▼

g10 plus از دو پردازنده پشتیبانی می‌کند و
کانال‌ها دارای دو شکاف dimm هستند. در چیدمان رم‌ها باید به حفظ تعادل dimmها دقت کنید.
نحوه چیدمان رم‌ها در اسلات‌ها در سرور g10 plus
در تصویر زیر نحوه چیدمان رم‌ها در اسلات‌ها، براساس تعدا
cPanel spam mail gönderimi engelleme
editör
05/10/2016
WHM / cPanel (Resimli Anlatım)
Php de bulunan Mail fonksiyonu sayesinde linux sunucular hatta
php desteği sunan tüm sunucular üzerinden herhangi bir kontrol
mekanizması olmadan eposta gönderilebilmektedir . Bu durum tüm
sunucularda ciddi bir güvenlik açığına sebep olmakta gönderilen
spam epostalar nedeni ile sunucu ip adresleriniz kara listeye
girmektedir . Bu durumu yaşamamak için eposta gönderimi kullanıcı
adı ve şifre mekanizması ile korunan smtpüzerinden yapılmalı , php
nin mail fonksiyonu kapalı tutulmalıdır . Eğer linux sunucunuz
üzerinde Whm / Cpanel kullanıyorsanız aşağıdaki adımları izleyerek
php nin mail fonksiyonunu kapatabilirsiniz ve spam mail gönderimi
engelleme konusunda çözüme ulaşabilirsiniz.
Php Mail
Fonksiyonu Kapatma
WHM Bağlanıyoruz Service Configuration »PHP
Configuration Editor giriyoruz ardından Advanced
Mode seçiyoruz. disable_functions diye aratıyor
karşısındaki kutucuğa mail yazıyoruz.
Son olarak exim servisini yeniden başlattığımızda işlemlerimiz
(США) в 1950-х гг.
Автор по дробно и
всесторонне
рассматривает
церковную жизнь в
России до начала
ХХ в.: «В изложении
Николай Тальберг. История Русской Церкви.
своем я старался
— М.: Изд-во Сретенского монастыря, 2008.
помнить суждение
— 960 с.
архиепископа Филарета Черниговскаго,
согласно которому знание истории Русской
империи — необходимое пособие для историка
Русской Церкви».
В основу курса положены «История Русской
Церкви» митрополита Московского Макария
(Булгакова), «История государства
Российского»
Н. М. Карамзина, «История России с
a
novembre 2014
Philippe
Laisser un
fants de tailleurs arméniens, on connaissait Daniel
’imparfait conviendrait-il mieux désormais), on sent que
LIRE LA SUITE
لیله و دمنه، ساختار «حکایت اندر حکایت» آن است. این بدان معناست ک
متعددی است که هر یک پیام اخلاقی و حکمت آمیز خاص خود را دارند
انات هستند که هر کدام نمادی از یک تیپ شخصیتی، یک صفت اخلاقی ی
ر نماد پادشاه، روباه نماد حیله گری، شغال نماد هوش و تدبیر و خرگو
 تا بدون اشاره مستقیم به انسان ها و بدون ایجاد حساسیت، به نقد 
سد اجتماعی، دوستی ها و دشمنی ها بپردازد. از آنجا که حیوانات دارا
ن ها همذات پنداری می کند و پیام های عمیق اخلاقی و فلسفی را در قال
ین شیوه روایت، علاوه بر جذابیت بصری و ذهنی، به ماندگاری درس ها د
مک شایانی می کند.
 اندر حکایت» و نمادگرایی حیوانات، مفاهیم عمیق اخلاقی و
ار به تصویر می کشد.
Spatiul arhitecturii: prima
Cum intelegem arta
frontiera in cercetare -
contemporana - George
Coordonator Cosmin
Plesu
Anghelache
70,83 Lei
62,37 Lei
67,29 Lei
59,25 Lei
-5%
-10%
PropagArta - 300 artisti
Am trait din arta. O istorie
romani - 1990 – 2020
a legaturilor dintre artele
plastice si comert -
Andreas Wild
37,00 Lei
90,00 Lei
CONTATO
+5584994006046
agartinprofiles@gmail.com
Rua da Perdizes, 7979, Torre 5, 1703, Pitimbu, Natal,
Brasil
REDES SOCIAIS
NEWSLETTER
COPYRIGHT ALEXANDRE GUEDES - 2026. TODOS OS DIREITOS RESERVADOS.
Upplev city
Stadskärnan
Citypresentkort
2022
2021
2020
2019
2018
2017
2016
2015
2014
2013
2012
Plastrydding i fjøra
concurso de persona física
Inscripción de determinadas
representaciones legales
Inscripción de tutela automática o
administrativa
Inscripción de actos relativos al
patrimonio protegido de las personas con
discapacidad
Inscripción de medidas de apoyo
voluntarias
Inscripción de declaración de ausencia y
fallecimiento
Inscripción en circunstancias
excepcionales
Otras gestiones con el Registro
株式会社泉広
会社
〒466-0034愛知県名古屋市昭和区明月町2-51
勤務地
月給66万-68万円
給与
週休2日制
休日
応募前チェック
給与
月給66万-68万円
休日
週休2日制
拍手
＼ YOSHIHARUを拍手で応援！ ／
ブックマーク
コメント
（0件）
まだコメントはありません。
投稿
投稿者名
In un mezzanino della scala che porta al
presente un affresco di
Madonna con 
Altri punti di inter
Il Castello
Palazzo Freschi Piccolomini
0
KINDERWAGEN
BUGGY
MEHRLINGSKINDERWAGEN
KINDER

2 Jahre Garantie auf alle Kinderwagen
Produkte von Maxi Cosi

▲

▶ [TASK STATEMENT]:
Copy every line of the rows above character for character, keeping the original order and line breaks.

▶ [OUTPUT FOR THIS EXERCISE]:
g10 plus از دو پردازنده پشتیبانی می‌کند و
کانال‌ها دارای دو شکاف dimm هستند. در چیدمان رم‌ها باید به حفظ تعادل dimmها دقت کنید.
نحوه چیدمان رم‌ها در اسلات‌ها در سرور g10 plus
در تصویر زیر نحوه چیدمان رم‌ها در اسلات‌ها، براساس تعدا
cPanel spam mail gönderimi engelleme
editör
05/10/2016
WHM / cPanel (Resimli Anlatım)
Php de bulunan Mail fonksiyonu sayesinde linux sunucular hatta
php desteği sunan tüm sunucular üzerinden herhangi bir kontrol
mekanizması olmadan eposta gönderilebilmektedir . Bu durum tüm
sunucularda ciddi bir güvenlik açığına sebep olmakta gönderilen
spam epostalar nedeni ile sunucu ip adresleriniz kara listeye
girmektedir . Bu durumu yaşamamak için eposta gönderimi kullanıcı
adı ve şifre mekanizması ile korunan smtpüzerinden yapılmalı , php
nin mail fonksiyonu kapalı tutulmalıdır . Eğer linux sunucunuz
üzerinde Whm / Cpanel kullanıyorsanız aşağıdaki adımları izleyerek
php nin mail fonksiyonunu kapatabilirsiniz ve spam mail gönderimi
engelleme konusunda çözüme ulaşabilirsiniz.
Php Mail
Fonksiyonu Kapatma
WHM Bağlanıyoruz Service Configuration »PHP
Configuration Editor giriyoruz ardından Advanced
Mode seçiyoruz. disable_functions diye aratıyor
karşısındaki kutucuğa mail yazıyoruz.
Son olarak exim servisini yeniden başlattığımızda işlemlerimiz
(США) в 1950-х гг.
Автор по дробно и
всесторонне
рассматривает
церковную жизнь в
России до начала
ХХ в.: «В изложении
Николай Тальберг. История Русской Церкви.
своем я старался
— М.: Изд-во Сретенского монастыря, 2008.
помнить суждение
— 960 с.
архиепископа Филарета Черниговскаго,
согласно которому знание истории Русской
империи — необходимое пособие для историка
Русской Церкви».
В основу курса положены «История Русской
Церкви» митрополита Московского Макария
(Булгакова), «История государства
Российского»
Н. М. Карамзина, «История России с
a
novembre 2014
Philippe
Laisser un
fants de tailleurs arméniens, on connaissait Daniel
’imparfait conviendrait-il mieux désormais), on sent que
LIRE LA SUITE
لیله و دمنه، ساختار «حکایت اندر حکایت» آن است. این بدان معناست ک
متعددی است که هر یک پیام اخلاقی و حکمت آمیز خاص خود را دارند
انات هستند که هر کدام نمادی از یک تیپ شخصیتی، یک صفت اخلاقی ی
ر نماد پادشاه، روباه نماد حیله گری، شغال نماد هوش و تدبیر و خرگو
 تا بدون اشاره مستقیم به انسان ها و بدون ایجاد حساسیت، به نقد 
سد اجتماعی، دوستی ها و دشمنی ها بپردازد. از آنجا که حیوانات دارا
ن ها همذات پنداری می کند و پیام های عمیق اخلاقی و فلسفی را در قال
ین شیوه روایت، علاوه بر جذابیت بصری و ذهنی، به ماندگاری درس ها د
مک شایانی می کند.
 اندر حکایت» و نمادگرایی حیوانات، مفاهیم عمیق اخلاقی و
ار به تصویر می کشد.
Spatiul arhitecturii: prima
Cum intelegem arta
frontiera in cercetare -
contemporana - George
Coordonator Cosmin
Plesu
Anghelache
70,83 Lei
62,37 Lei
67,29 Lei
59,25 Lei
-5%
-10%
PropagArta - 300 artisti
Am trait din arta. O istorie
romani - 1990 – 2020
a legaturilor dintre artele
plastice si comert -
Andreas Wild
37,00 Lei
90,00 Lei
CONTATO
+5584994006046
agartinprofiles@gmail.com
Rua da Perdizes, 7979, Torre 5, 1703, Pitimbu, Natal,
Brasil
REDES SOCIAIS
NEWSLETTER
COPYRIGHT ALEXANDRE GUEDES - 2026. TODOS OS DIREITOS RESERVADOS.
Upplev city
Stadskärnan
Citypresentkort
2022
2021
2020
2019
2018
2017
2016
2015
2014
2013
2012
Plastrydding i fjøra
concurso de persona física
Inscripción de determinadas
representaciones legales
Inscripción de tutela automática o
administrativa
Inscripción de actos relativos al
patrimonio protegido de las personas con
discapacidad
Inscripción de medidas de apoyo
voluntarias
Inscripción de declaración de ausencia y
fallecimiento
Inscripción en circunstancias
excepcionales
Otras gestiones con el Registro
株式会社泉広
会社
〒466-0034愛知県名古屋市昭和区明月町2-51
勤務地
月給66万-68万円
給与
週休2日制
休日
応募前チェック
給与
月給66万-68万円
休日
週休2日制
拍手
＼ YOSHIHARUを拍手で応援！ ／
ブックマーク
コメント
（0件）
まだコメントはありません。
投稿
投稿者名
In un mezzanino della scala che porta al
presente un affresco di
Madonna con 
Altri punti di inter
Il Castello
Palazzo Freschi Piccolomini
0
KINDERWAGEN
BUGGY
MEHRLINGSKINDERWAGEN
KINDER

2 Jahre Garantie auf alle Kinderwagen
Produkte von Maxi Cosi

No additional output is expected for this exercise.